The Ministry of Public Health will on Tuesday ask the cabinet to propose an amendment to the Narcotics Act in a bid to allow doctors and traditional healers to plant cannabis for medical and financial purposes.
The bill, if passed, would allow doctors, traditional healers and patients to grow cannabis for treatments. However, they would have to be certified to grow.
While farmers would be able to seek permission to grow cannabis, they would also work with the pharmaceutical industry to grow the plant for medicinal purposes, Paisarn Dunkum, secretary-general of the Food and Drug Administration (FDA), said.
In addition, manufacturers of medicinal products would be allowed to produce and export their cannabis and compete in the domestic and international markets, Dr Paisarn added.
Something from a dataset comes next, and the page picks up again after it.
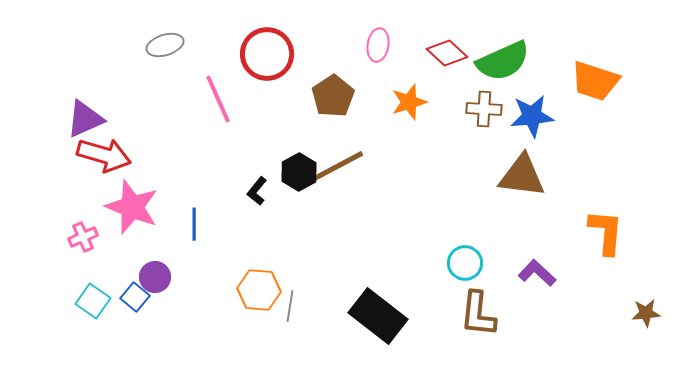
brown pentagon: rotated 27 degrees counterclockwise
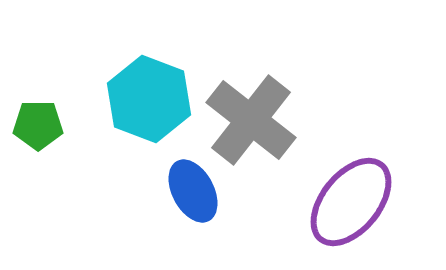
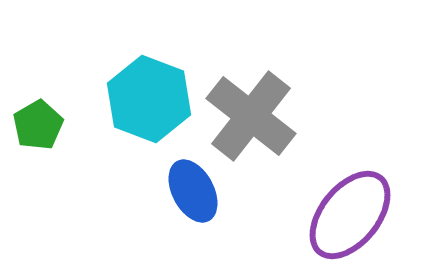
gray cross: moved 4 px up
green pentagon: rotated 30 degrees counterclockwise
purple ellipse: moved 1 px left, 13 px down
He noted that competing in the international market would help the country save money and use it instead to import other types of medicine. Cannabis products can be used alongside modern treatments, the secretary-general said.
"This will be another step for our country to become a leader that applies cannabis systematically in the medical field," Dr Paisarn said.
The draft law on the amendment has been approved by drug control committees and other government agencies, such as the Office of the Council of State (OCS), Office of the Attorney General (OAG), Royal Thai Police (RTP), Office of the Narcotics Control Board and Medical Council, he said.